Anfang des neuen Jahrtausends prägten die schnell hochgezogenen Bauten aus den 1950er und 1960er Jahren noch immer das Hanauer Stadtbild. Es wuchs der Wunsch, die Innenstadt zu erneuern, zu modernisieren und ihre Attraktivität für Handel, Einkauf, Kultur und Wohnen zu erhalten. 2008 entschlossen sich die politisch Verantwortlichen in der Stadt Hanau, den Umbau ihrer Stadt europaweit im sogenannten „Wettbewerblichen Dialog“ auszuschreiben, um ein bestmögliches Ergebnis zu erzielen. 2010 starteten die ersten Baumaßnahmen, Hanau unterzog sich selbst einer Art Frischzellenkur und erlebte eine bundesweit beispiellose Innenstadtsanierung. Das Karree der Französischen Allee und die Wallonisch-Niederländische Kirche in seiner Mitte, gehören zu der Achse von fünf Plätzen, die den Stadtgrundriss auf besondere Weise definieren und auf die sich der Umbau der Innenstadt konzentrierte.

GENERATIONENRAUM

Die Kathinka-Platzhoff-Stiftung

Ab 1987 fand die Kathinka-Platzhoff-Stiftung im Innenhof der Wallonisch-Niederländischen Kirche ihr Zuhause und betreibt hier heute ihre Familienakademie mit generationenübergreifenden Angeboten. Bereits seit 1981 widmet sich die Kathinka-Platzhoff-Stiftung in Zusammenarbeit mit der Wallonisch-Niederländischen Gemeinde der Betreuung und Förderung von Kindern, Jugendlichen und Senioren. Kathinka Platzhoff (1896–1981) war die Enkeltochter des Hanauer Unternehmensgründers Wilhelm Carl Heraeus und stets eng mit der reformierten Kirche im Herzen der Hanauer Neustadt verbunden. Der Einbau des Diakoniezentrums der Kathinka-Platzhoff-Stiftung in den Innenraum der Wallonisch-Niederländischen Kirche wurde 1988 mit dem Hessischen Denkmalschutzpreis ausgezeichnet.

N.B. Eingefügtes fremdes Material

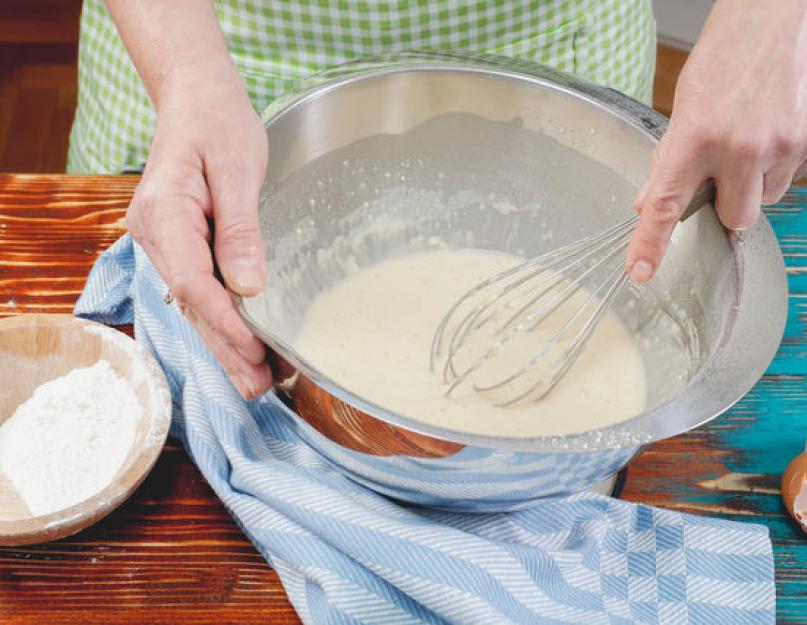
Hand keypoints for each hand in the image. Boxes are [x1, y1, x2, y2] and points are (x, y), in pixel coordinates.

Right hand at [127, 67, 271, 398]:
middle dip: (226, 349)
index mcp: (165, 212)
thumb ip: (241, 228)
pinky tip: (242, 348)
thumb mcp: (238, 168)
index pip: (194, 280)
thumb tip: (248, 286)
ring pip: (194, 305)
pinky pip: (199, 291)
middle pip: (191, 303)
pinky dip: (221, 322)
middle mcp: (155, 234)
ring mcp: (163, 243)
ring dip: (224, 345)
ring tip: (253, 384)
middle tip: (257, 388)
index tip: (256, 349)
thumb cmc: (219, 124)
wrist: (197, 102)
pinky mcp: (180, 246)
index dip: (225, 321)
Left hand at [627, 0, 806, 282]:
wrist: (775, 17)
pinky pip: (788, 177)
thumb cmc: (725, 56)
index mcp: (694, 138)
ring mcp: (778, 146)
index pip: (664, 206)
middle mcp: (738, 148)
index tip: (640, 272)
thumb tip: (647, 202)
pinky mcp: (806, 140)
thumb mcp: (682, 107)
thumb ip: (668, 158)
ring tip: (747, 144)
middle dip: (725, 208)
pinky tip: (766, 133)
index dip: (650, 245)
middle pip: (735, 219)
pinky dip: (775, 166)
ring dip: (753, 186)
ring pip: (765, 201)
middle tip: (720, 178)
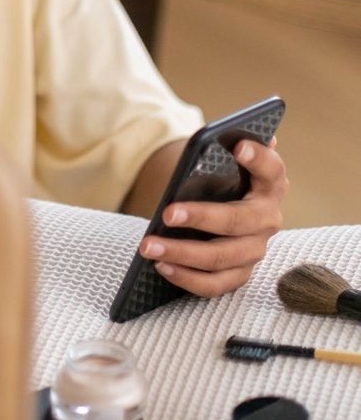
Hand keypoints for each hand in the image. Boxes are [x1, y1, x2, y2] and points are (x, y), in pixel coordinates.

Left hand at [138, 137, 288, 296]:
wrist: (220, 213)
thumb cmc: (219, 184)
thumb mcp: (220, 166)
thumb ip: (222, 154)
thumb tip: (228, 135)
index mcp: (269, 186)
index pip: (272, 169)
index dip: (258, 158)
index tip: (238, 146)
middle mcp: (268, 220)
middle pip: (238, 220)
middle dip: (201, 217)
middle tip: (167, 213)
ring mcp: (255, 251)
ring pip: (221, 257)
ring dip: (182, 253)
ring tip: (148, 246)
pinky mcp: (239, 274)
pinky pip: (215, 285)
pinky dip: (186, 278)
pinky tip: (161, 266)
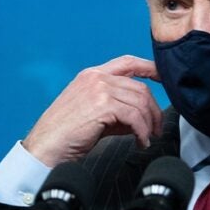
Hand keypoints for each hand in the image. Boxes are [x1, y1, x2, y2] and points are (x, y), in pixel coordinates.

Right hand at [23, 55, 162, 166]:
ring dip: (149, 123)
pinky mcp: (102, 105)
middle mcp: (96, 77)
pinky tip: (140, 141)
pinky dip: (142, 131)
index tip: (163, 78)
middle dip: (153, 110)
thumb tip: (140, 118)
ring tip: (147, 138)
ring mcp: (99, 89)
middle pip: (140, 87)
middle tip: (155, 129)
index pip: (128, 62)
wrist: (46, 147)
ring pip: (140, 101)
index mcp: (92, 75)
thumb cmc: (65, 135)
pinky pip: (135, 116)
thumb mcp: (94, 115)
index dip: (150, 68)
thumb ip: (117, 111)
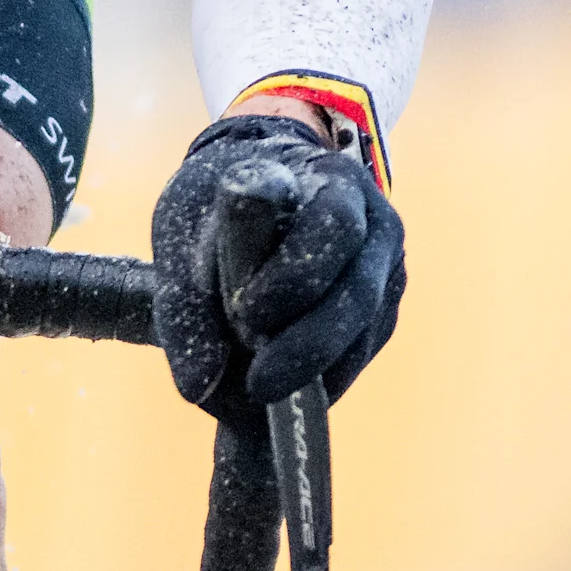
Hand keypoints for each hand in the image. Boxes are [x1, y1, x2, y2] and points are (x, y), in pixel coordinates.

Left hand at [147, 111, 404, 415]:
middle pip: (359, 294)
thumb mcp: (185, 232)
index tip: (247, 314)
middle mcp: (376, 225)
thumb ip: (185, 303)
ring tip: (261, 389)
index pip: (335, 226)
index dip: (294, 277)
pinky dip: (323, 376)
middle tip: (258, 385)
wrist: (259, 194)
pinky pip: (360, 353)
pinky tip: (285, 385)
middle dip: (308, 346)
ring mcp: (386, 271)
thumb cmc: (219, 206)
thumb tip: (198, 387)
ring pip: (363, 334)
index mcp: (333, 181)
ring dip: (314, 370)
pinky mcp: (382, 310)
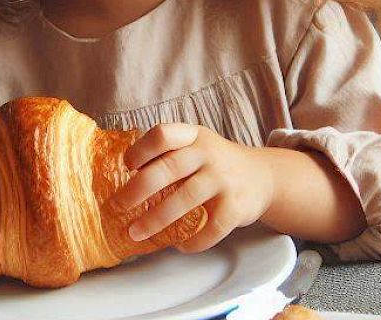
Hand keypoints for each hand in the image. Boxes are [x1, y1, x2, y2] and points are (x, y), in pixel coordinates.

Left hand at [112, 123, 273, 253]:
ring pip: (184, 199)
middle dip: (137, 190)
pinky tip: (179, 245)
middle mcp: (208, 154)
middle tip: (117, 206)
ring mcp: (223, 179)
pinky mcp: (236, 206)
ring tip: (136, 233)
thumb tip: (123, 176)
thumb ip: (168, 154)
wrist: (262, 176)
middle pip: (167, 168)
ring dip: (155, 220)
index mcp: (193, 136)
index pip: (162, 135)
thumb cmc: (216, 164)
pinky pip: (210, 228)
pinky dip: (191, 241)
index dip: (140, 149)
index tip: (127, 166)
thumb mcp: (196, 146)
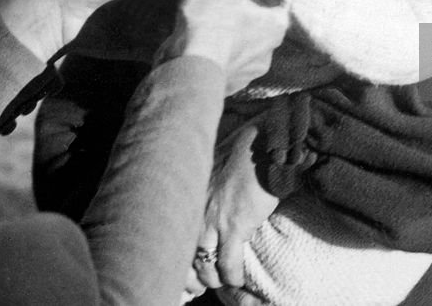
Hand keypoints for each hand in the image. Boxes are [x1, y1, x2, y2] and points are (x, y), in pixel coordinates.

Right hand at [167, 0, 288, 93]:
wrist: (188, 71)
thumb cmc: (209, 23)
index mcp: (275, 23)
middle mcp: (269, 49)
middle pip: (258, 19)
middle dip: (240, 7)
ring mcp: (251, 69)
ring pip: (242, 42)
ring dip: (228, 31)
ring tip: (207, 19)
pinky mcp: (232, 82)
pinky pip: (226, 59)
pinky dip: (216, 50)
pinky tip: (201, 40)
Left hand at [186, 125, 278, 293]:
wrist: (263, 145)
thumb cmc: (240, 154)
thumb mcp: (210, 170)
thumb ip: (202, 191)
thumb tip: (203, 208)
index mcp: (185, 198)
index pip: (168, 240)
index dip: (176, 263)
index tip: (184, 274)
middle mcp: (192, 211)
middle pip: (182, 259)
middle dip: (192, 278)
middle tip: (201, 285)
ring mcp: (212, 220)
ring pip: (204, 266)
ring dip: (214, 278)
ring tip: (222, 280)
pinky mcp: (235, 226)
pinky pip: (228, 264)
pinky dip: (233, 276)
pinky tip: (238, 279)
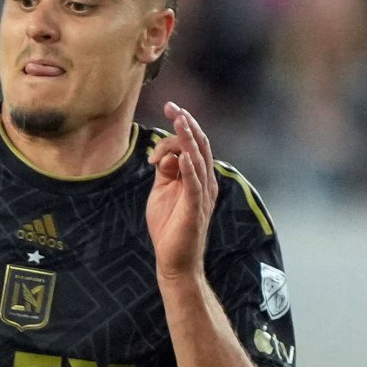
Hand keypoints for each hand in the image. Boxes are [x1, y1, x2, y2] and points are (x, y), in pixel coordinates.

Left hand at [147, 101, 217, 282]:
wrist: (174, 260)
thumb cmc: (169, 226)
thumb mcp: (162, 192)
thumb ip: (165, 172)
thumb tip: (166, 154)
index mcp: (197, 176)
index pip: (192, 144)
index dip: (180, 126)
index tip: (168, 109)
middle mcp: (205, 182)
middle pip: (199, 146)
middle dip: (186, 124)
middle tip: (172, 106)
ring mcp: (202, 195)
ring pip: (199, 161)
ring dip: (189, 141)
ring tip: (180, 122)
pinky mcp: (195, 209)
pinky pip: (195, 186)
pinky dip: (190, 169)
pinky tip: (183, 156)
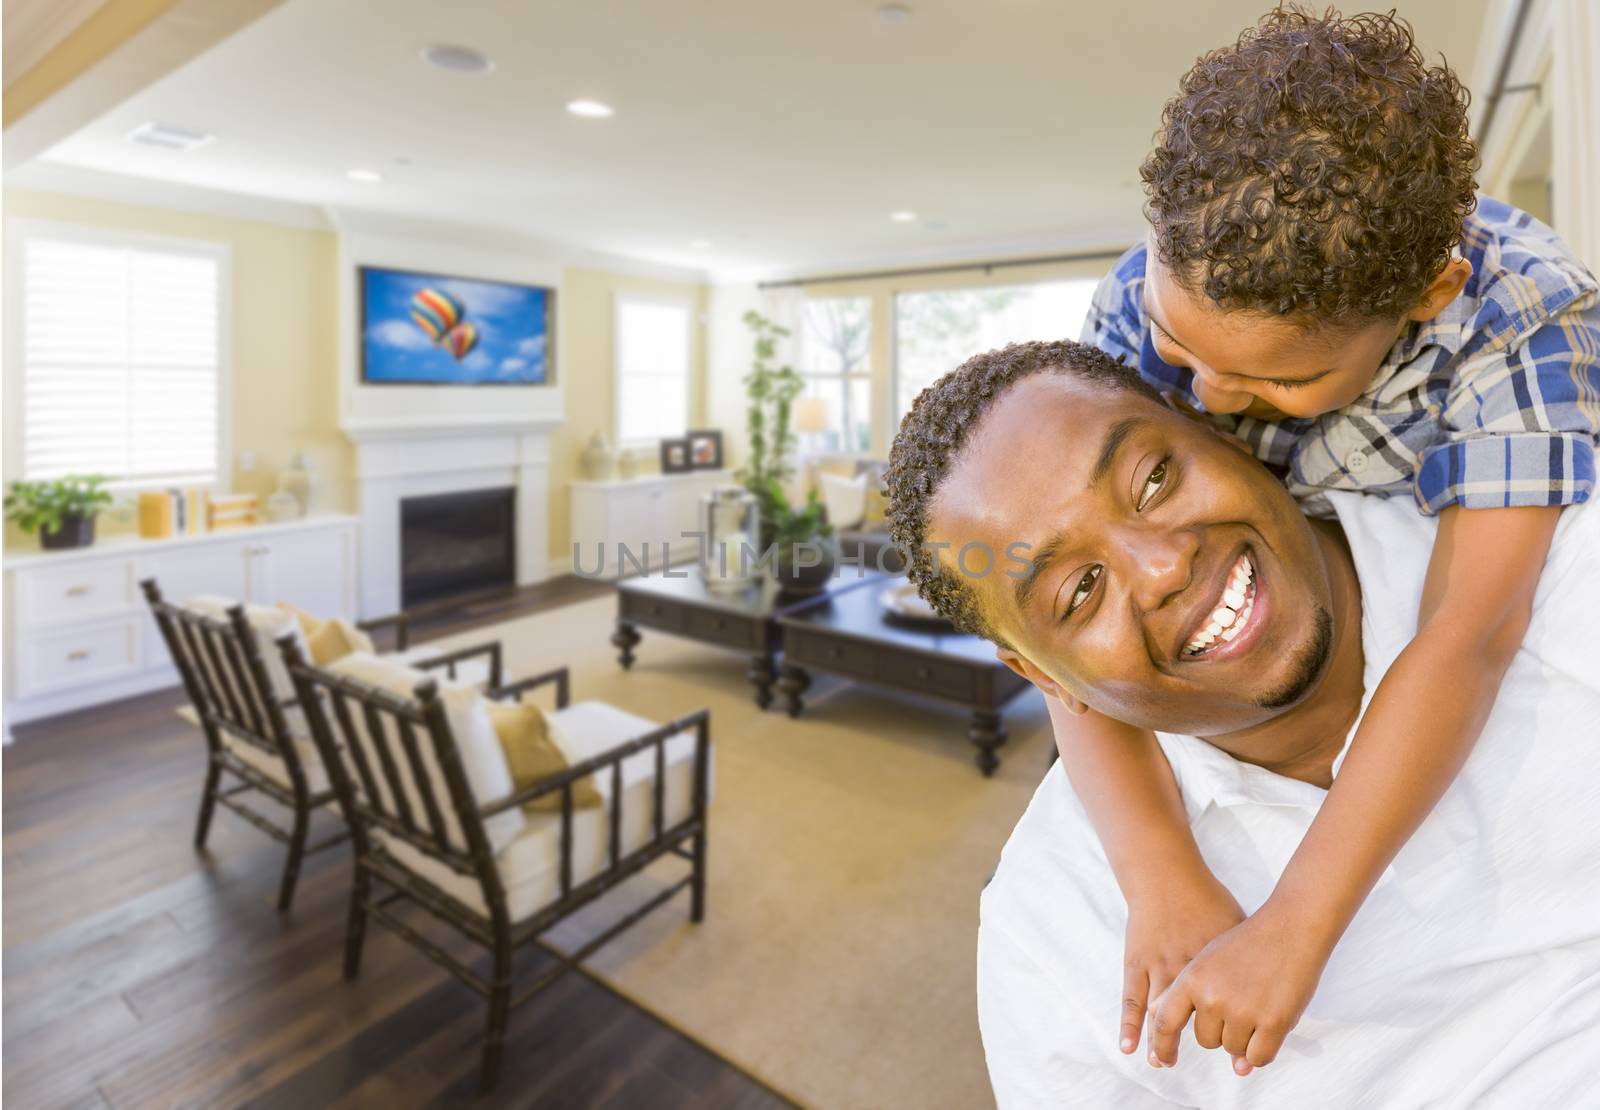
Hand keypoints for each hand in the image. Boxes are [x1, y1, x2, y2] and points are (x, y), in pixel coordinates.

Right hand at [1119, 874, 1243, 1058]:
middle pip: (1197, 1018)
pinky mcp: (1136, 962)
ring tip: (1164, 1062)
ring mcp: (1159, 967)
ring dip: (1162, 1042)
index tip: (1241, 1057)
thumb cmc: (1207, 899)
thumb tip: (1269, 977)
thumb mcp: (1237, 926)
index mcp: (1218, 964)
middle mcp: (1188, 970)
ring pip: (1162, 1016)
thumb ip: (1248, 956)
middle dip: (1203, 1044)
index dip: (1238, 1038)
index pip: (1232, 1010)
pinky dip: (1130, 1024)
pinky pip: (1132, 999)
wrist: (1168, 876)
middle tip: (1214, 1061)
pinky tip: (1129, 1046)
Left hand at [1148, 902, 1328, 1075]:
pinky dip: (1262, 1051)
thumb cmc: (1249, 943)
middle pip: (1206, 1041)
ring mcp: (1242, 1010)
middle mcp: (1212, 997)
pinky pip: (1258, 1057)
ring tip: (1258, 1004)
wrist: (1290, 927)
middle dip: (1221, 1031)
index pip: (1165, 1021)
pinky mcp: (1272, 1022)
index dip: (1163, 1046)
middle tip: (1240, 1004)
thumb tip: (1170, 1027)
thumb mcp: (1207, 960)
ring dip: (1245, 1038)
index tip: (1165, 1061)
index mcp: (1192, 979)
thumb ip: (1190, 996)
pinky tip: (1269, 1028)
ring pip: (1233, 1050)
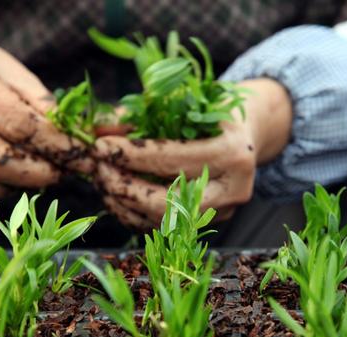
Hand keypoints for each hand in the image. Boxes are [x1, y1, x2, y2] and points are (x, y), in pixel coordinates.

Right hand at [0, 40, 92, 198]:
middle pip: (0, 162)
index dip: (57, 145)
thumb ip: (45, 106)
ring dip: (30, 183)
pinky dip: (11, 187)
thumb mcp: (16, 73)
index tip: (84, 153)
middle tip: (71, 170)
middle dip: (44, 172)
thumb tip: (81, 137)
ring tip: (53, 171)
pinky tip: (26, 173)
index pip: (20, 125)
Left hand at [92, 78, 292, 228]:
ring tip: (102, 180)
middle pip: (169, 200)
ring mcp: (224, 210)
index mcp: (233, 153)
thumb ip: (140, 114)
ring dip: (125, 203)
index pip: (173, 159)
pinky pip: (165, 227)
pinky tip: (117, 195)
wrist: (249, 131)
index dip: (131, 155)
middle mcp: (234, 188)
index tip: (100, 146)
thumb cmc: (214, 109)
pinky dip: (136, 214)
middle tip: (97, 169)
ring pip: (164, 220)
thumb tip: (97, 129)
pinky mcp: (211, 222)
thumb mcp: (184, 100)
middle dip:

DORNRÖSCHEN IST AUFGEWACHT

Der Platz an der Wallonisch-Niederländischen Kirche im Jahr 2020

Im Jahr 2020 ist der Platz an der Wallonisch-Niederländischen Kirche endlich aus seinem Dornröschenschlaf erwacht, der ihn in den Nachkriegsjahren befallen hat. Diverse Um- und Neubauten an der Französischen Allee, Maßnahmen zur Verkehrsberuhigung und die völlige Neugestaltung des Platzes rings um die Kirche lassen diesen besonderen Ort Hanaus in neuem Licht erstrahlen. Helle, moderne Wohnhäuser sowie kleine Geschäfte, Bars und Restaurants säumen nun die Französische Allee. Aus allen Himmelsrichtungen ist der Blick auf die Kirche wieder frei. Es, ist als hätte der Platz selbst endlich wieder Raum zum Atmen. Die Neustadt hat ein grünes Zentrum erhalten, das Treffpunkt sein möchte für alle Menschen – egal welcher Religion, Herkunft oder Kultur. Das hätte Graf Philipp Ludwig II. sicher gefallen.